Does it work for real workloads?#
Those three properties are promising on paper. To see if they hold up in practice, I ran a non-trivial .NET stack inside a Gondolin sandbox: an Aspire AppHost that pulls container images, orchestrates services, and serves the dashboard.
This exercises the full stack: .NET SDK, NuGet restore through an HTTPS-intercepting proxy, Docker image pulls through the same proxy, Kestrel serving HTTP, and container orchestration via Aspire’s DCP. If the sandbox breaks any of these, it’s not viable for real work.
The whole thing runs end-to-end. The Aspire dashboard is accessible from the host through Gondolin’s ingress gateway. The nginx container pulls through the MITM proxy, starts via Aspire’s DCP, and responds to requests routed through a prefix-based ingress rule. NuGet autodetects the Alpine runtime and restores the correct platform-specific packages.1
Getting there required the usual infrastructure work: building a custom VM image with the right packages, sizing it appropriately, configuring the network allowlist for some surprisingly complex container registry redirect chains, and mounting a persistent volume so packages don’t re-download on every VM boot. A follow-up post walks through the full setup.

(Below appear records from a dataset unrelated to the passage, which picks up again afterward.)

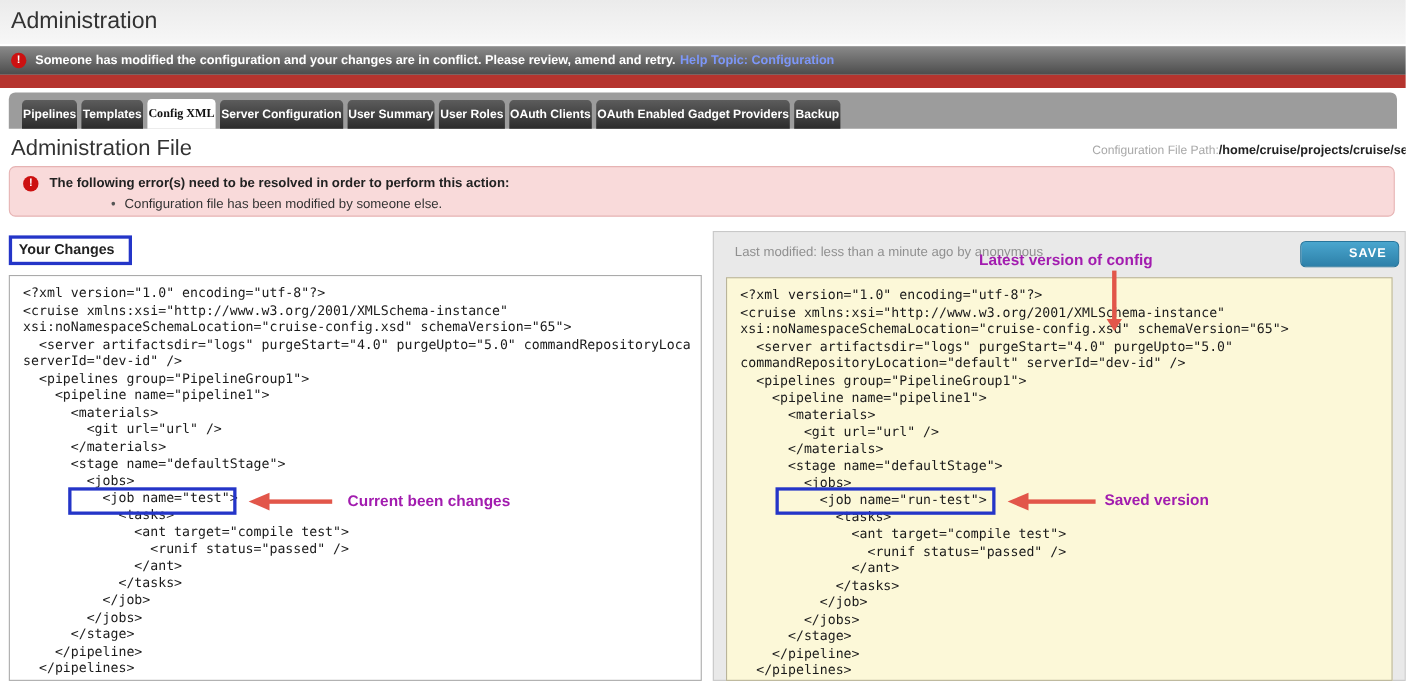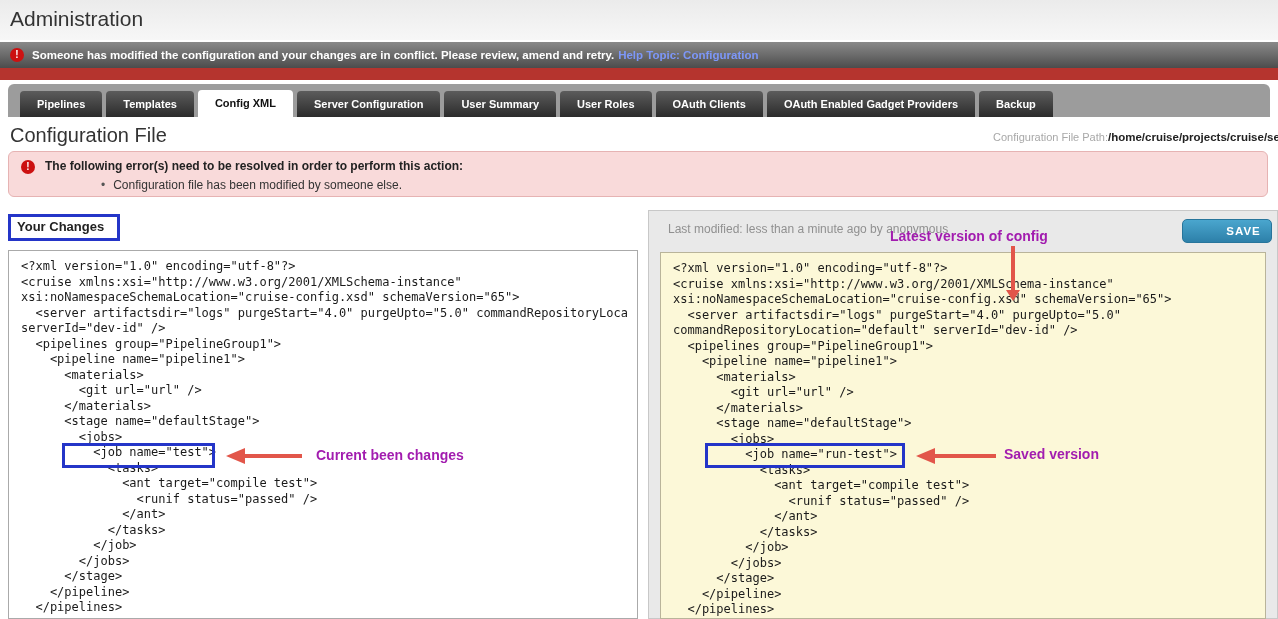--- a/index.html
+++ b/index.html
@@ -15,23 +15,23 @@
   .excl-icon { width: 14px; height: 14px; border-radius: 50%; background: #cc1111; color: #fff;
     font-size: 10px; font-weight: bold; text-align: center; line-height: 14px; flex: 0 0 auto; }
   .message-text { color: #fff; font-size: 11.5px; font-weight: bold; margin-left: 8px; white-space: nowrap; }
   .message-link { color: #7d97f8; font-size: 11.5px; font-weight: bold; margin-left: 4px; text-decoration: none; white-space: nowrap; }
 
   .red-strip { position: absolute; left: 0; top: 68px; width: 1278px; height: 12px; background: #b5342e; }
 
   .tab-strip { position: absolute; left: 8px; top: 84px; width: 1262px; height: 33px;
     background: #9c9c9c; border-radius: 6px 6px 0 0; }
   .tabs { position: absolute; left: 12px; bottom: 0; display: flex; align-items: flex-end; gap: 4px; }
-  .tab { height: 26px; line-height: 26px; padding: 0 17px; background: linear-gradient(#5c5c5c, #2b2b2b);
+  .tab { height: 26px; line-height: 26px; padding: 0 1px; background: linear-gradient(#5c5c5c, #2b2b2b);
     color: #fff; font-size: 11px; font-weight: bold; border-radius: 4px 4px 0 0; white-space: nowrap; cursor: pointer; }
-  .tab.active { background: #fff; color: #111; height: 27px; line-height: 27px; }
+  .tab.active { background: #fff; color: #111; height: 27px; line-height: 27px; font-family: Liberation Serif, serif; }
 
   .section-title { position: absolute; left: 10px; top: 124px; font-size: 20px; color: #333; }
   .file-path { position: absolute; left: 993px; top: 131px; width: 285px; overflow: hidden;
     white-space: nowrap; font-size: 11px; }
   .file-path .lbl { color: #a8a8a8; }
   .file-path .val { color: #222; font-weight: bold; font-size: 11.5px; }
 
   .error-box { position: absolute; left: 8px; top: 151px; width: 1260px; height: 46px;
     background: #f9dada; border: 1px solid #e6b3b3; border-radius: 6px; }
   .error-box .excl-icon { position: absolute; left: 12px; top: 8px; }
@@ -97,21 +97,21 @@
       <div class="tab active">Config XML</div>
       <div class="tab">Server Configuration</div>
       <div class="tab">User Summary</div>
       <div class="tab">User Roles</div>
       <div class="tab">OAuth Clients</div>
       <div class="tab">OAuth Enabled Gadget Providers</div>
       <div class="tab">Backup</div>
     </div>
   </div>
 
-  <div class="section-title">Configuration File</div>
+  <div class="section-title">Administration File</div>
   <div class="file-path"><span class="lbl">Configuration File Path:</span><span class="val">/home/cruise/projects/cruise/serve</span></div>
 
   <div class="error-box">
     <span class="excl-icon">!</span>
     <div class="error-title">The following error(s) need to be resolved in order to perform this action:</div>
     <div class="error-item"><span class="bullet">•</span><span>Configuration file has been modified by someone else.</span></div>
   </div>
 
   <div class="your-changes-box">
     <div class="your-changes-label">Your Changes</div>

Start with the thing that doesn’t require trust#
Every team running AI agents today is making a choice, whether they realize it or not. The choice is between “we try to convince the agent to behave” and “we’ve made it so the agent doesn’t have to behave in order to be safe.” The gap between these two postures grows with every new capability we hand to agents.
The tooling exists today. The concepts underneath it, VM-based isolation, network mediation, secret injection, are well-understood infrastructure patterns from decades of systems work.

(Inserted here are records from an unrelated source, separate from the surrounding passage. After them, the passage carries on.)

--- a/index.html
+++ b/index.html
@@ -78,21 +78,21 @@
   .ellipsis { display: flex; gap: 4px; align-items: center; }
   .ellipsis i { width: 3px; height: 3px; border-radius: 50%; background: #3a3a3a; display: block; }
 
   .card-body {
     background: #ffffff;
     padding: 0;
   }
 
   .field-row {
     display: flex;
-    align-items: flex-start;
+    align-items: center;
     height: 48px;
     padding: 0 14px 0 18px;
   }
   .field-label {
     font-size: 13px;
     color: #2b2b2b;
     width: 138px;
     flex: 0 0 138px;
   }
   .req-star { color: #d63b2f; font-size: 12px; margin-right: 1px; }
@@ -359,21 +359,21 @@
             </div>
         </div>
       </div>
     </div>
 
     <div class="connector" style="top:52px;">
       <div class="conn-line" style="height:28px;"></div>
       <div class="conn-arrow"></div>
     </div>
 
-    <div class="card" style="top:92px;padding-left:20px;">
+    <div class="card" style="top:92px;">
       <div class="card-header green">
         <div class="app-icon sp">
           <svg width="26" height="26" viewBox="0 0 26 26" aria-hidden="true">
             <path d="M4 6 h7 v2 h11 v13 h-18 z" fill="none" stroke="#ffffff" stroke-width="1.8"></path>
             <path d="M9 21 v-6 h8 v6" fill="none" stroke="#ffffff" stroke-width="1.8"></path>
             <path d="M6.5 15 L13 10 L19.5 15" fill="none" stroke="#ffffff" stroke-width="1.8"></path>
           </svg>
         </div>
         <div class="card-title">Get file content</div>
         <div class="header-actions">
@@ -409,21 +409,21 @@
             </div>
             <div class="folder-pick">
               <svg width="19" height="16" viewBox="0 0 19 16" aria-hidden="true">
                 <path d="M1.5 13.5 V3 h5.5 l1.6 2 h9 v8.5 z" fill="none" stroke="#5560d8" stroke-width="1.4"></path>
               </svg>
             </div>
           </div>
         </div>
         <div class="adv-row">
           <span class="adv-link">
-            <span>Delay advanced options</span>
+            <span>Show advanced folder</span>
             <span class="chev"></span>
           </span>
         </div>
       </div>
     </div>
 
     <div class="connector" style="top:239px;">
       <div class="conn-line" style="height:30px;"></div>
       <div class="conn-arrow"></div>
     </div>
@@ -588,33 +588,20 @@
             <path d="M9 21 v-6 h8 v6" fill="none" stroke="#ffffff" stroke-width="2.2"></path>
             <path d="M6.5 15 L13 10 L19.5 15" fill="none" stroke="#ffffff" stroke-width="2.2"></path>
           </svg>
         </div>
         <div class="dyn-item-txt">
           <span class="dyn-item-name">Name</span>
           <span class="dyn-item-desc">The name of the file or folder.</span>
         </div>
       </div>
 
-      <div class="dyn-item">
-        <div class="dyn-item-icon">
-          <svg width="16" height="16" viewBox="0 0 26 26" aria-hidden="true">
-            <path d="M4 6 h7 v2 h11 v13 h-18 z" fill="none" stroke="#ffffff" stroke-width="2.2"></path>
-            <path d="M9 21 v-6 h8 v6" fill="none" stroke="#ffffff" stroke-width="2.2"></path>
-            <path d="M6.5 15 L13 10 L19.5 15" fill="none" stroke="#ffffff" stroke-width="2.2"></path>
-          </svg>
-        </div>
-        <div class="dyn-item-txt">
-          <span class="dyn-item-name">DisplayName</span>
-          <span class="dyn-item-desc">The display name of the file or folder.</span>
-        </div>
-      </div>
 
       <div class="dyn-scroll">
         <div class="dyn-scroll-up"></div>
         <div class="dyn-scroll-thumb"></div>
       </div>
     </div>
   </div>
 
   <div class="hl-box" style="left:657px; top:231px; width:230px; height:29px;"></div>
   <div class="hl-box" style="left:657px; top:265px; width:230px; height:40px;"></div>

What’s missing is adoption. People are waiting for someone else to solve it: their cloud provider, their agent framework, anyone. Simon Willison’s normalization of deviance again: nothing has gone wrong yet, so the current posture feels fine. It’s not fine. It’s just lucky.
I want both the sandbox and the governance layer. But if I have to pick a first step, I’m starting with the thing that doesn’t require trust.